Anyway, I tried to go into the game with an open mind. I've played Shuffle's predecessor, Pokemon Trozei, and although the sprites are similar, the mechanics are quite different. Whereas that game was more about quick reactions as opposed to skill in setting up combos and chains, this game really is like a typical match 3 game like Candy Crush Saga and for the most part you're not timed. It's nice to not have to rush to make your next move, although the options of next moves are so limited that I got by just fine with making optimal best single moves and not having to bother trying to plan anything in advance.
The game does a pretty good job of balancing letting you play for free vs. encouraging you to buy credits. Credits recharge one every half hour for a maximum of 5, so for me most sessions lasted about 25 minutes: 5 free credits to play about 20 minutes, and then 10 minutes of waiting before playing another few minutes.

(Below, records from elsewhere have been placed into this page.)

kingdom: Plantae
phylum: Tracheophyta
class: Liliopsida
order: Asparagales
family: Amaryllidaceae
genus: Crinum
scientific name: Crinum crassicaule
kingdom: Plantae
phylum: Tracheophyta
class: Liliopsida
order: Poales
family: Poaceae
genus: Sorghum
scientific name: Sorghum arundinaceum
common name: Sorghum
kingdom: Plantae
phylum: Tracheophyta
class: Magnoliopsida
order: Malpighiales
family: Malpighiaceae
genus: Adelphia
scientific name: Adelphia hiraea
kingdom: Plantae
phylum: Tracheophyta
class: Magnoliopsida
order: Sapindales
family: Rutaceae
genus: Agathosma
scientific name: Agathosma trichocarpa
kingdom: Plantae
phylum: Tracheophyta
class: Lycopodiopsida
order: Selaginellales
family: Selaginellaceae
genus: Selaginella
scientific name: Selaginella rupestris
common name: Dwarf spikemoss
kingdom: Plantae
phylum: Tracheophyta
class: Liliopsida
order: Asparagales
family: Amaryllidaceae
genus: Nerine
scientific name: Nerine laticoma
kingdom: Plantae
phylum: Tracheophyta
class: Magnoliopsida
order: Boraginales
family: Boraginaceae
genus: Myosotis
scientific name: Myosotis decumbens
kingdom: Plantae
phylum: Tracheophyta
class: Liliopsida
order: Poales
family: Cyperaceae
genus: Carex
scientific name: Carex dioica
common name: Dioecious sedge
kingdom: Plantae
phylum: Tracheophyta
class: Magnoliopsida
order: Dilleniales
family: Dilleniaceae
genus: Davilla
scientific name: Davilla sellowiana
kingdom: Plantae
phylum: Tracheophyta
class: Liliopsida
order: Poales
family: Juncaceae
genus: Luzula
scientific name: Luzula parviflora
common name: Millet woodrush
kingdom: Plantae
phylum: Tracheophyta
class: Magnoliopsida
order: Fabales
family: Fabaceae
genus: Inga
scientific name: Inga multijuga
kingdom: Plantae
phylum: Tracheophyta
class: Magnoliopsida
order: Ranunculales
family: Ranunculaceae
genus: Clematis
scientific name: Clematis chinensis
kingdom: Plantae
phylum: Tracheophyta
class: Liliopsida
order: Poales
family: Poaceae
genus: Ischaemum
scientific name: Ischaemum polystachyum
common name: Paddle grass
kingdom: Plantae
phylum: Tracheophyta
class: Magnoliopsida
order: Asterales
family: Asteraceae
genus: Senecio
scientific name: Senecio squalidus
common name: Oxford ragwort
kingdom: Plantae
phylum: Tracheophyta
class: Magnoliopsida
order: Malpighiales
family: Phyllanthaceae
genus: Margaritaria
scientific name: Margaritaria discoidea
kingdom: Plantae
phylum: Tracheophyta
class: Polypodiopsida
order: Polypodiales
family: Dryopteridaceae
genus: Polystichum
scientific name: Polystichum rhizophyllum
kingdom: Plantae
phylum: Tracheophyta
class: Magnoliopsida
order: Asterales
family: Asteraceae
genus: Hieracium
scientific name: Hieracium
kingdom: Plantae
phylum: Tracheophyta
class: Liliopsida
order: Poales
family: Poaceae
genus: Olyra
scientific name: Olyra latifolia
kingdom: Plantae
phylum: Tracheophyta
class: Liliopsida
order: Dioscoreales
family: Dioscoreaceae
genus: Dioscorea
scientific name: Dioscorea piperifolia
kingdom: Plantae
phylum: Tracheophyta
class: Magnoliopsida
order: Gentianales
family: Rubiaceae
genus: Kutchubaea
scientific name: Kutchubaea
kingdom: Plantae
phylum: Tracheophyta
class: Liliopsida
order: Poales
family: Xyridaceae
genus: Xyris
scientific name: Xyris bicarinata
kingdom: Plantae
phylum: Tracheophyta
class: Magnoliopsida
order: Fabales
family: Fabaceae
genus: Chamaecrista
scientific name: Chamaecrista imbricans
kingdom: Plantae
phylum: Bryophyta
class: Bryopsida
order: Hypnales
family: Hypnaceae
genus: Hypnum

The game periodically gives you bonus extra credits, and I never felt tempted to spend real world money, although I suppose I can see how people could get sucked into it if they were fixated on "catching 'em all" as many of the pokemon seem to have fairly low catch rates. As usual Genius Sonority did a pretty good job of incorporating Pokemon mechanics into the game, in particular by including mega evolutions, although the levelling-up system is somewhat underused since the pokemon you catch don't evolve and catching the next evolution of a pokemon is invariably more powerful than its pre-evolution.
Anyway, there are also special daily challenges and a group of bonus stages that are timed, and although I was somewhat addicted to it for about a week I'd pretty much had enough after getting about a third of the way through the main levels. It was an okay time-waster for my daily commute, especially since it's free and I didn't have any need to spend real money. I wasn't nearly as offended by it as Destructoid was, and in general felt somewhat positive about it, similar to NintendoLife, but as a gaming experience it was all pretty bland and forgettable despite the cute Pokemon trappings. Hopefully I'll be getting back to something a little more substantial in my next entry.